It just so happened that both BMA News and Professional Engineering flopped through my letterbox this morning. One is full of ideas, people, technology, solving problems (Drax Power on the cover, cutting its carbon emissions by 86% with biomass, “they said it couldn’t be done”). The other, I think you know, crisis, resignations, strikes. Everything they want begins and ends with “The government should…”. A Tweeter during last week’s LMC conference called it “learned helplessness”.
For such a fine profession to see itself so dependent on others I find a great shame. I’ve been to both BMA/RCGP at Tavistock/Euston Squares and living just a stone’s throw apart illustrates how their output is barely distinguishable these days. They give me a nice cup of tea, I go away and nothing happens.
The BMA has an urgent prescription for general practice. The aspirations and values are fine, the survey responses predictable, but the solutions are all about government funding, structures, premises, encouraging self care (how long have they pointlessly banged that drum?), what other people can do for general practice. It won’t work.
The evidence about what general practice can do for itself is compelling and transformational. We’ve been saying it for five years. Demand-led thinking does work and keeps working. They’ve ignored it, touching only the edge when they refer to telephone triage for urgent cases, or that 86% of GPs agree with triage being effective. By the way, failure to consider the whole system makes this an added danger to workload.
Just one story where the practice is happy, doing everything same day, with better continuity and growing the business blows the prescription apart. I dare you to be unmoved by this, and there are lots more. Is the uncomfortable truth that it doesn’t suit the BMA/RCGP narrative?
You’re advocating self care. Look in the mirror.

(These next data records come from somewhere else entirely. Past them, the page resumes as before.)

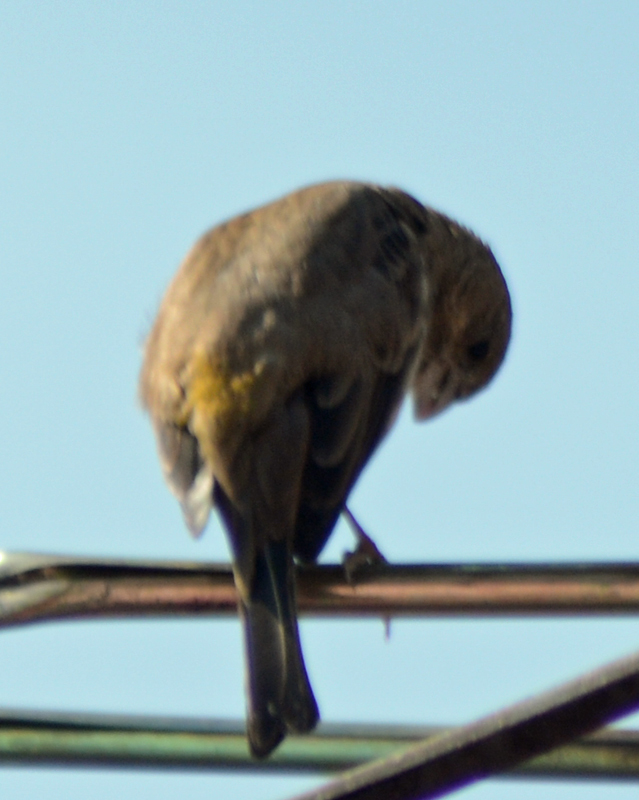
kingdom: Animalia
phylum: Chordata
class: Aves
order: Passeriformes
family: Fringillidae
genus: Haemorhous
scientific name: Haemorhous mexicanus
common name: House finch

This week we had over 80 GPs at the webinar “Unlearning the appointment system” (recording now on the link). Asked what they saw as the drivers for change, overwhelmingly they said improved service for patients. Saving GP time was a poor second, increasing income came nowhere. There is a thirst to know how to change, yet so many current beliefs are in the way.
Our next webinar addresses another orthodoxy:
Patient choice: Mirage, deception and the surprising reality.
PPS You heard about Jeremy Hunt’s rash advice this week, Google your child’s rash. Here’s a real one from yesterday, a GP told me. The mother completed an askmyGP for her baby, which invites her to attach a photo of the rash, and sent it in. GP sees it, phones and advises mother no need to bring in. Personal, remote and highly efficient general practice.